If it’s a minor, infrequent infraction, “There is some validity to waiting to see if it’s actually worth having a discussion about, to try to put it aside and see if it goes away,” she says. “But if it doesn’t, bring it up so it doesn’t grow into something much bigger than the original annoyance. Sometimes, a husband leaves hair in the sink and it’s just hair in the sink. But if it’s consistently annoying and never dealt with, it develops into the wife thinking, ‘I’m the one who’s always expected to clean up around here. I feel like the maid.’”

Laurie Mintz, an associate professor of counseling psychology at the University of Missouri-Columbia, borrows a metaphor commonly used by couples’ counselors to explain how minor irritants can evolve into full-blown issues with relationship-ending potential. Mintz says each person in a relationship shoulders an imaginary backpack.

“For each little pebble we encounter, which are the minor annoyances, we tell ourselves it’s no big deal and toss it in our packs,” she says.

Over time, the backpacks become heavy burdens.

“They’ve allowed things to build up for so long that when they finally decide to deal with the pebbles, they’ve fused into one big rock,” Mintz says.

Mintz advises couples to deal with each pebble as it is encountered but after a sufficient interval has passed so that the perturbed partner isn’t fuming. The person airing a grievance should focus on the fact he or she is irritated and not on the fact a partner is doing something irksome.

“Use ‘I’ statements,” Mintz says. “Instead of, ‘You never turn off the bathroom light,’ say, ‘I am really into preserving resources so I get upset when you leave the light on in the bathroom.’”

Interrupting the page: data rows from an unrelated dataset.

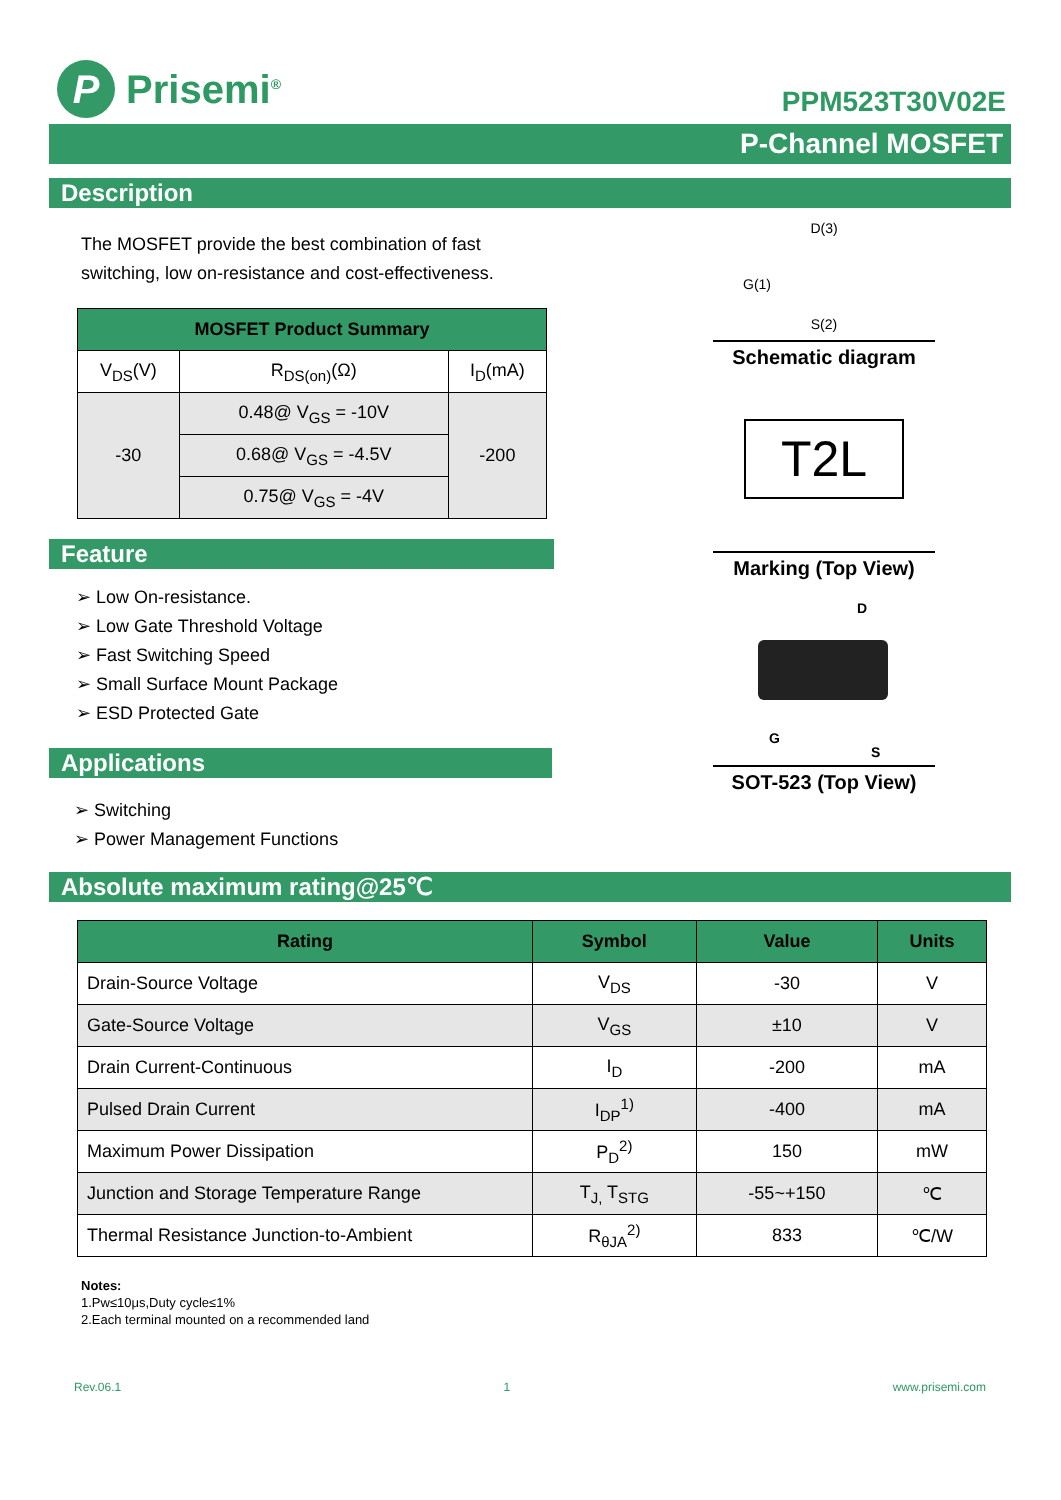P Prisemi<sup>®</sup>
PPM523T30V02E
P-Channel MOSFET
Description
The MOSFET provide the best combination of fast
switching, low on-resistance and cost-effectiveness.
| MOSFET Product Summary | | |
| --- | --- | --- |
| V<sub>DS</sub>(V) | R<sub>DS(on)</sub>(Ω) | I<sub>D</sub>(mA) |
| -30 | 0.48@ V<sub>GS</sub> = -10V | -200 |
| | 0.68@ V<sub>GS</sub> = -4.5V | |
| | 0.75@ V<sub>GS</sub> = -4V | |
Feature
➢ Low On-resistance.
➢ Low Gate Threshold Voltage
➢ Fast Switching Speed
➢ Small Surface Mount Package
➢ ESD Protected Gate
Applications
➢ Switching
➢ Power Management Functions
D(3)
G(1)
S(2)
Schematic diagram
T2L
Marking (Top View)
D
G
S
SOT-523 (Top View)
Absolute maximum rating@25℃
| Rating | Symbol | Value | Units |
| --- | --- | --- | --- |
| Drain-Source Voltage | V<sub>DS</sub> | -30 | V |
| Gate-Source Voltage | V<sub>GS</sub> | ±10 | V |
| Drain Current-Continuous | I<sub>D</sub> | -200 | mA |
| Pulsed Drain Current | I<sub>DP</sub><sup>1)</sup> | -400 | mA |
| Maximum Power Dissipation | P<sub>D</sub><sup>2)</sup> | 150 | mW |
| Junction and Storage Temperature Range | T<sub>J,</sub> T<sub>STG</sub> | -55~+150 | ℃ |
| Thermal Resistance Junction-to-Ambient | R<sub>θJA</sub><sup>2)</sup> | 833 | ℃/W |
Notes:
1.Pw≤10μs,Duty cycle≤1%
2.Each terminal mounted on a recommended land
Rev.06.1 1 www.prisemi.com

Zerfoss says the discussion should focus on a particular event or annoyance and not turn into an indictment of a partner’s overall character. In other words, a wife should stick with “I” statements regarding her feelings about stray hairs in the sink instead of calling her husband a hirsute slob.

“The goal shouldn’t be achieving 100 percent compliance but having your partner understand where you’re coming from,’ she says, which often motivates him or her to alter the behavior.